● PROMPT
Skipping each picture, output the entries exactly as they stand below.

============

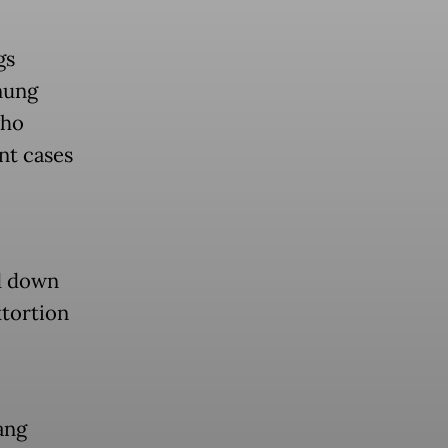
gs
nung
who
nt cases
d down
xtortion
ang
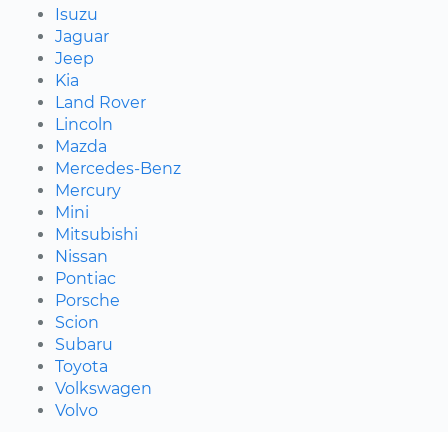
Isuzu
Jaguar
Jeep
Kia
Land Rover
Lincoln
Mazda
Mercedes-Benz
Mercury
Mini
Mitsubishi
Nissan
Pontiac
Porsche
Scion
Subaru
Toyota
Volkswagen
Volvo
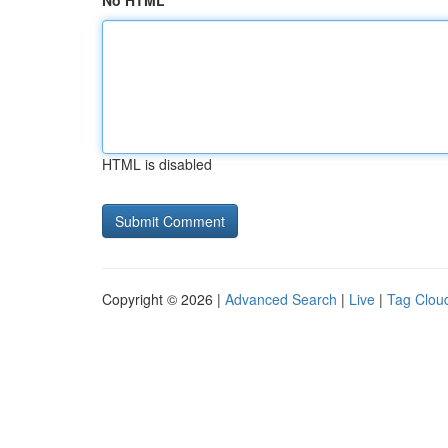
No HTML
HTML is disabled
Copyright © 2026 |
Advanced Search
|
Live
|
Tag Clou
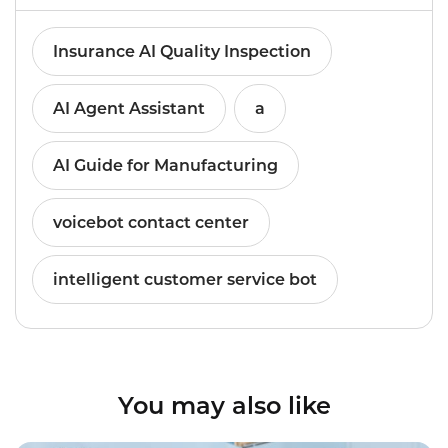
Insurance AI Quality Inspection
AI Agent Assistant
a
AI Guide for Manufacturing
voicebot contact center
intelligent customer service bot
You may also like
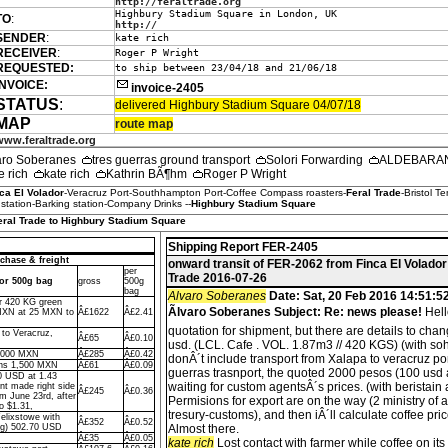
http://feraltrade.org
Highbury Stadium Square in London, UK
TO
:
http://
SENDER
:
kate rich
RECEIVER
:
Roger P Wright
REQUESTED:
to ship between 23/04/18 and 21/06/18
INVOICE:
invoice-2405
STATUS
:
delivered Highbury Stadium Square 04/07/18
MAP
route map
www.feraltrade.org
aro Soberanes
tres guerras ground transport
Solori Forwarding
ALDEBARAN 
e rich
kate rich
Kathrin BÃ¶hm
Roger P Wright
ca El Volador
-Veracruz Port-Southhampton Port-Coffee Compass roasters-
Feral Trade
-Bristol T
tation-Barking station-Company Drinks --
Highbury Stadium Square
Feral Trade to Highbury Stadium Square
Shipping Report FER-2405
chase & freight
onward transit of FER-2062 from Finca El Volador
per
Trade 2016-07-26
dor 500g bag
gross
500g
bag
Alvaro Soberanes
Date: Sat, 20 Feb 2016 14:51:5
or 420 KG green
Ãlvaro Soberanes Subject: Re: news please!
Hell
MXN at 25 MXN to
Â£1622
Â£2.41
quotation for shipment, but there are details to cha
 to Veracruz,
Â£65
Â£0.10
usd. (LCL. Cafe . VOL. 1.87m3 // 420 KGS) (with so
7,000 MXN
Â£285
Â£0.42
donÂ´t include transport from Xalapa to veracruz port.
ons 1,500 MXN
Â£61
Â£0.09
guerras trasnport, the quoted 2000 pesos (100 usd 
0 USD at 1.43
waiting for custom agentsÂ´s prices. (with beristain
t made right side
Â£245
Â£0.36
um June 23rd, after
Permisions for export are on the way (2 ministry of 
o $1.31,
tresury-customs), and then iÂ´ll calculate coffee pri
Felixstowe with
Â£352
Â£0.52
ng) 502.70 USD
Almost there.
Â£35
Â£0.05
kate rich
Lost contact with farmer while coffee on it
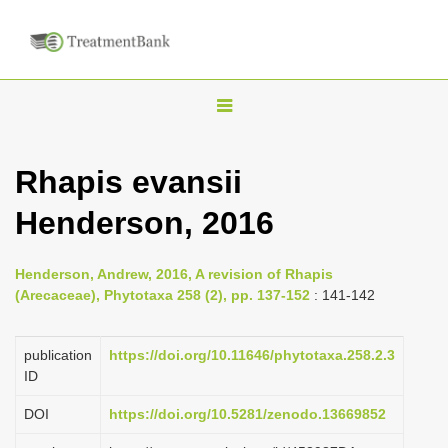
T
o
g
Rhapis evansii
g
Henderson, 2016
l
e
n
Henderson, Andrew, 2016, A revision of Rhapis
(Arecaceae), Phytotaxa 258 (2), pp. 137-152
: 141-142
a
v
publication
https://doi.org/10.11646/phytotaxa.258.2.3
i
ID
g
a
DOI
https://doi.org/10.5281/zenodo.13669852
t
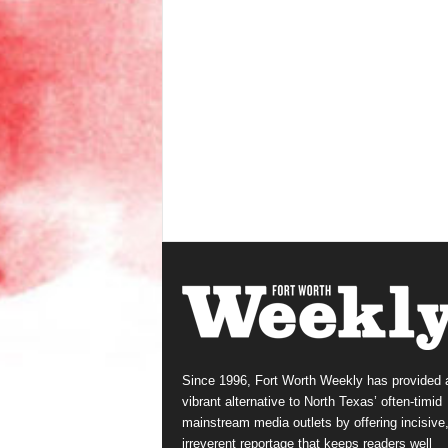
Since 1996, Fort Worth Weekly has provided 
vibrant alternative to North Texas’ often-timid
mainstream media outlets by offering incisive
irreverent reportage that keeps readers well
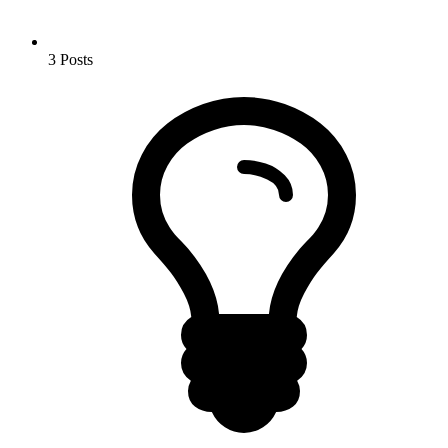
3
Posts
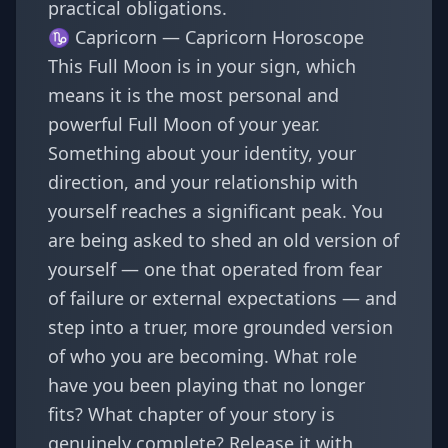
practical obligations.
♑ Capricorn —
Capricorn Horoscope
This Full Moon is in your sign, which
means it is the most personal and
powerful Full Moon of your year.
Something about your identity, your
direction, and your relationship with
yourself reaches a significant peak. You
are being asked to shed an old version of
yourself — one that operated from fear
of failure or external expectations — and
step into a truer, more grounded version
of who you are becoming. What role
have you been playing that no longer
fits? What chapter of your story is
genuinely complete? Release it with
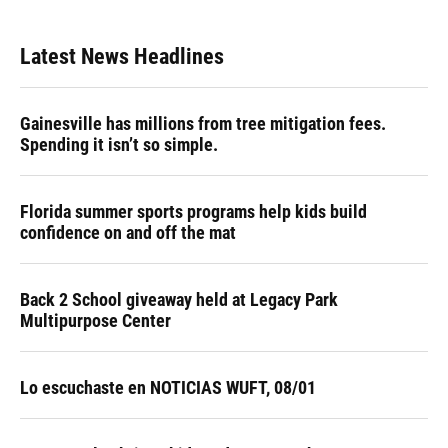
Latest News Headlines
Gainesville has millions from tree mitigation fees.
Spending it isn’t so simple.
Florida summer sports programs help kids build
confidence on and off the mat
Back 2 School giveaway held at Legacy Park
Multipurpose Center
Lo escuchaste en NOTICIAS WUFT, 08/01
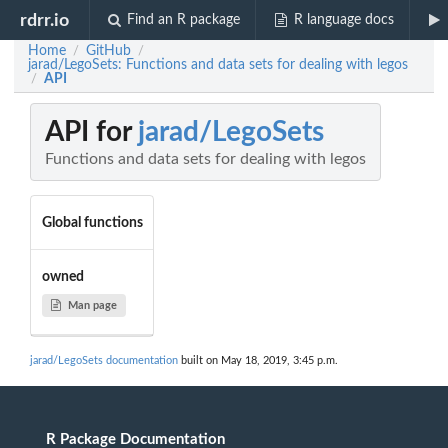
rdrr.io
Find an R package
R language docs
Home
GitHub
/
/
jarad/LegoSets: Functions and data sets for dealing with legos
API
/
API for
jarad/LegoSets
Functions and data sets for dealing with legos
Global functions
owned
Man page
jarad/LegoSets documentation
built on May 18, 2019, 3:45 p.m.
R Package Documentation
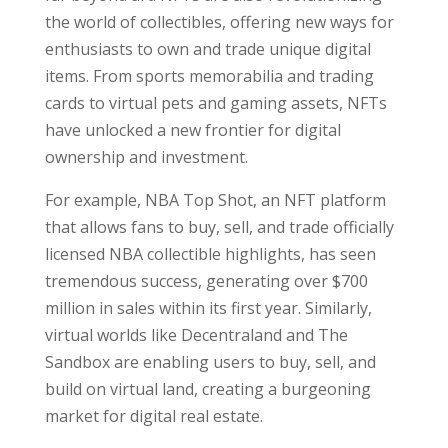
the world of collectibles, offering new ways for
enthusiasts to own and trade unique digital
items. From sports memorabilia and trading
cards to virtual pets and gaming assets, NFTs
have unlocked a new frontier for digital
ownership and investment.
For example, NBA Top Shot, an NFT platform
that allows fans to buy, sell, and trade officially
licensed NBA collectible highlights, has seen
tremendous success, generating over $700
million in sales within its first year. Similarly,
virtual worlds like Decentraland and The
Sandbox are enabling users to buy, sell, and
build on virtual land, creating a burgeoning
market for digital real estate.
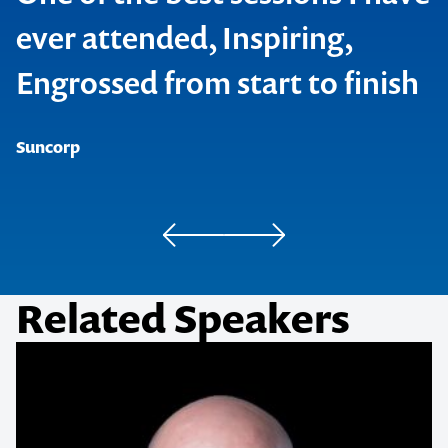
ever attended, Inspiring,
Engrossed from start to finish
SAP
Neways International
Suncorp
Pedders
Related Speakers
Hager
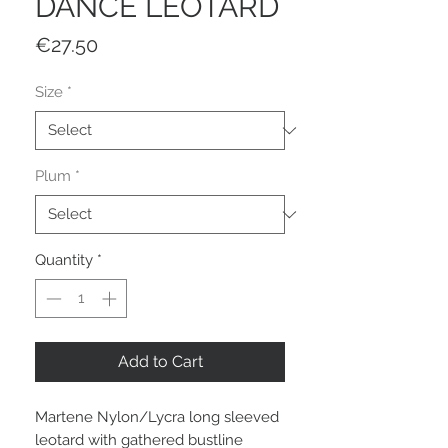
DANCE LEOTARD
Price
€27.50
Size
*
Plum
*
Quantity
*
Add to Cart
Martene Nylon/Lycra long sleeved
leotard with gathered bustline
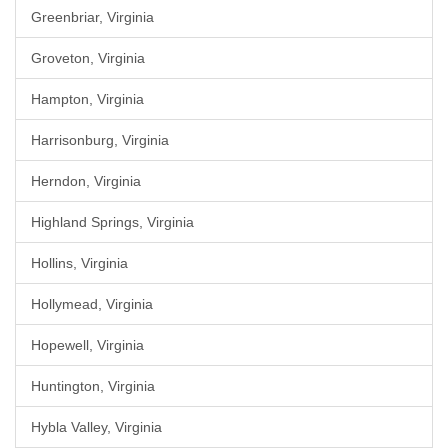
Greenbriar, Virginia
Groveton, Virginia
Hampton, Virginia
Harrisonburg, Virginia
Herndon, Virginia
Highland Springs, Virginia
Hollins, Virginia
Hollymead, Virginia
Hopewell, Virginia
Huntington, Virginia
Hybla Valley, Virginia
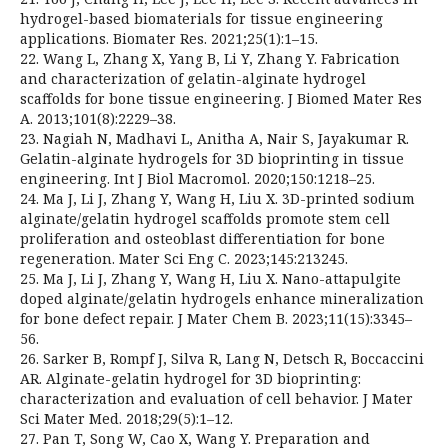
hydrogel-based biomaterials for tissue engineering
applications. Biomater Res. 2021;25(1):1–15.
22. Wang L, Zhang X, Yang B, Li Y, Zhang Y. Fabrication
and characterization of gelatin-alginate hydrogel
scaffolds for bone tissue engineering. J Biomed Mater Res
A. 2013;101(8):2229–38.
23. Nagiah N, Madhavi L, Anitha A, Nair S, Jayakumar R.
Gelatin-alginate hydrogels for 3D bioprinting in tissue
engineering. Int J Biol Macromol. 2020;150:1218–25.
24. Ma J, Li J, Zhang Y, Wang H, Liu X. 3D-printed sodium
alginate/gelatin hydrogel scaffolds promote stem cell
proliferation and osteoblast differentiation for bone
regeneration. Mater Sci Eng C. 2023;145:213245.
25. Ma J, Li J, Zhang Y, Wang H, Liu X. Nano-attapulgite
doped alginate/gelatin hydrogels enhance mineralization
for bone defect repair. J Mater Chem B. 2023;11(15):3345–
56.
26. Sarker B, Rompf J, Silva R, Lang N, Detsch R, Boccaccini
AR. Alginate-gelatin hydrogel for 3D bioprinting:
characterization and evaluation of cell behavior. J Mater
Sci Mater Med. 2018;29(5):1–12.
27. Pan T, Song W, Cao X, Wang Y. Preparation and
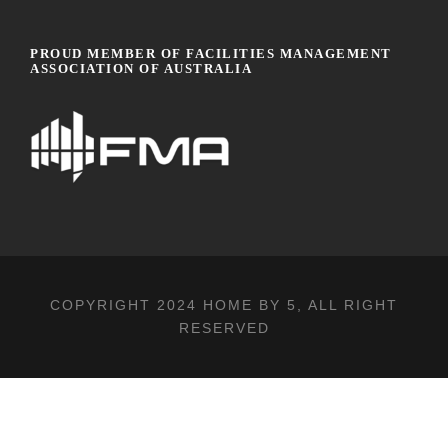
PROUD MEMBER OF FACILITIES MANAGEMENT
ASSOCIATION OF AUSTRALIA
COPYRIGHT 2024
HOME BY 5
, ALL RIGHT
RESERVED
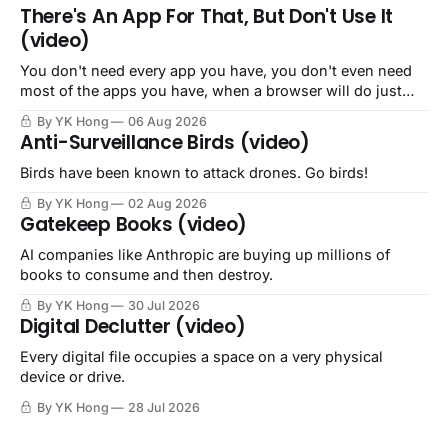
There's An App For That, But Don't Use It
(video)
You don't need every app you have, you don't even need
most of the apps you have, when a browser will do just
fine.
By YK Hong
06 Aug 2026
Anti-Surveillance Birds (video)
Birds have been known to attack drones. Go birds!
By YK Hong
02 Aug 2026
Gatekeep Books (video)
AI companies like Anthropic are buying up millions of
books to consume and then destroy.
By YK Hong
30 Jul 2026
Digital Declutter (video)
Every digital file occupies a space on a very physical
device or drive.
By YK Hong
28 Jul 2026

============

● YOUR RESPONSE
gs
nung
who
nt cases
d down
xtortion
ang
Isuzu
Jaguar
Jeep
Kia
Land Rover
Lincoln
Mazda
Mercedes-Benz
Mercury
Mini
Mitsubishi
Nissan
Pontiac
Porsche
Scion
Subaru
Toyota
Volkswagen
Volvo
No HTML
HTML is disabled
Copyright © 2026 |
Advanced Search
|
Live
|
Tag Clou
Insurance AI Quality Inspection
AI Agent Assistant
a
AI Guide for Manufacturing
voicebot contact center
intelligent customer service bot
You may also like
http://feraltrade.org
Highbury Stadium Square in London, UK
TO
:
http://
SENDER
:
kate rich
RECEIVER
:
Roger P Wright
REQUESTED:
to ship between 23/04/18 and 21/06/18
INVOICE:
invoice-2405
STATUS
:
delivered Highbury Stadium Square 04/07/18
MAP
route map
www.feraltrade.org
aro Soberanes
tres guerras ground transport
Solori Forwarding
ALDEBARAN 
e rich
kate rich
Kathrin BÃ¶hm
Roger P Wright
ca El Volador
-Veracruz Port-Southhampton Port-Coffee Compass roasters-
Feral Trade
-Bristol T
tation-Barking station-Company Drinks --
Highbury Stadium Square
Feral Trade to Highbury Stadium Square
Shipping Report FER-2405
chase & freight
onward transit of FER-2062 from Finca El Volador
per
Trade 2016-07-26
dor 500g bag
gross
500g
bag
Alvaro Soberanes
Date: Sat, 20 Feb 2016 14:51:5
or 420 KG green
Ãlvaro Soberanes Subject: Re: news please!
Hell
MXN at 25 MXN to
Â£1622
Â£2.41
quotation for shipment, but there are details to cha
 to Veracruz,
Â£65
Â£0.10
usd. (LCL. Cafe . VOL. 1.87m3 // 420 KGS) (with so
7,000 MXN
Â£285
Â£0.42
donÂ´t include transport from Xalapa to veracruz port.
ons 1,500 MXN
Â£61
Â£0.09
guerras trasnport, the quoted 2000 pesos (100 usd 
0 USD at 1.43
waiting for custom agentsÂ´s prices. (with beristain
t made right side
Â£245
Â£0.36
um June 23rd, after
Permisions for export are on the way (2 ministry of 
o $1.31,
tresury-customs), and then iÂ´ll calculate coffee pri
Felixstowe with
Â£352
Â£0.52
ng) 502.70 USD
Almost there.
Â£35
Â£0.05
kate rich
Lost contact with farmer while coffee on it
T
o
g
Rhapis evansii
g
Henderson, 2016
l
e
n
Henderson, Andrew, 2016, A revision of Rhapis
(Arecaceae), Phytotaxa 258 (2), pp. 137-152
: 141-142
a
v
publication
https://doi.org/10.11646/phytotaxa.258.2.3
i
ID
g
a
DOI
https://doi.org/10.5281/zenodo.13669852
t
Since 1996, Fort Worth Weekly has provided 
vibrant alternative to North Texas’ often-timid
mainstream media outlets by offering incisive
irreverent reportage that keeps readers well
3
Posts
practical obligations.
♑ Capricorn —
Capricorn Horoscope
This Full Moon is in your sign, which
means it is the most personal and
powerful Full Moon of your year.
Something about your identity, your
direction, and your relationship with
yourself reaches a significant peak. You
are being asked to shed an old version of
yourself — one that operated from fear
of failure or external expectations — and
step into a truer, more grounded version
of who you are becoming. What role
have you been playing that no longer
fits? What chapter of your story is
genuinely complete? Release it with
Latest News Headlines
Gainesville has millions from tree mitigation fees.
Spending it isn’t so simple.
Florida summer sports programs help kids build
confidence on and off the mat
Back 2 School giveaway held at Legacy Park
Multipurpose Center
Lo escuchaste en NOTICIAS WUFT, 08/01
rdrr.io
Find an R package
R language docs
Home
GitHub
/
/
jarad/LegoSets: Functions and data sets for dealing with legos
API
/
API for
jarad/LegoSets
Functions and data sets for dealing with legos
Global functions
owned
Man page
jarad/LegoSets documentation
built on May 18, 2019, 3:45 p.m.
R Package Documentation
the world of collectibles, offering new ways for
enthusiasts to own and trade unique digital
items. From sports memorabilia and trading
cards to virtual pets and gaming assets, NFTs
have unlocked a new frontier for digital
ownership and investment.
For example, NBA Top Shot, an NFT platform
that allows fans to buy, sell, and trade officially
licensed NBA collectible highlights, has seen
tremendous success, generating over $700
million in sales within its first year. Similarly,
virtual worlds like Decentraland and The
Sandbox are enabling users to buy, sell, and
build on virtual land, creating a burgeoning
market for digital real estate.
ever attended, Inspiring,
Engrossed from start to finish
SAP
Neways International
Suncorp
Pedders
Related Speakers
Hager
DANCE LEOTARD
Price
€27.50
Size
*
Plum
*
Quantity
*
Add to Cart
Martene Nylon/Lycra long sleeved
leotard with gathered bustline
Greenbriar, Virginia
Groveton, Virginia
Hampton, Virginia
Harrisonburg, Virginia
Herndon, Virginia
Highland Springs, Virginia
Hollins, Virginia
Hollymead, Virginia
Hopewell, Virginia
Huntington, Virginia
Hybla Valley, Virginia
hydrogel-based biomaterials for tissue engineering
applications. Biomater Res. 2021;25(1):1–15.
22. Wang L, Zhang X, Yang B, Li Y, Zhang Y. Fabrication
and characterization of gelatin-alginate hydrogel
scaffolds for bone tissue engineering. J Biomed Mater Res
A. 2013;101(8):2229–38.
23. Nagiah N, Madhavi L, Anitha A, Nair S, Jayakumar R.
Gelatin-alginate hydrogels for 3D bioprinting in tissue
engineering. Int J Biol Macromol. 2020;150:1218–25.
24. Ma J, Li J, Zhang Y, Wang H, Liu X. 3D-printed sodium
alginate/gelatin hydrogel scaffolds promote stem cell
proliferation and osteoblast differentiation for bone
regeneration. Mater Sci Eng C. 2023;145:213245.
25. Ma J, Li J, Zhang Y, Wang H, Liu X. Nano-attapulgite
doped alginate/gelatin hydrogels enhance mineralization
for bone defect repair. J Mater Chem B. 2023;11(15):3345–
56.
26. Sarker B, Rompf J, Silva R, Lang N, Detsch R, Boccaccini
AR. Alginate-gelatin hydrogel for 3D bioprinting:
characterization and evaluation of cell behavior. J Mater
Sci Mater Med. 2018;29(5):1–12.
27. Pan T, Song W, Cao X, Wang Y. Preparation and
PROUD MEMBER OF FACILITIES MANAGEMENT
ASSOCIATION OF AUSTRALIA
COPYRIGHT 2024
HOME BY 5
, ALL RIGHT
RESERVED
There's An App For That, But Don't Use It
(video)
You don't need every app you have, you don't even need
most of the apps you have, when a browser will do just
fine.
By YK Hong
06 Aug 2026
Anti-Surveillance Birds (video)
Birds have been known to attack drones. Go birds!
By YK Hong
02 Aug 2026
Gatekeep Books (video)
AI companies like Anthropic are buying up millions of
books to consume and then destroy.
By YK Hong
30 Jul 2026
Digital Declutter (video)
Every digital file occupies a space on a very physical
device or drive.
By YK Hong
28 Jul 2026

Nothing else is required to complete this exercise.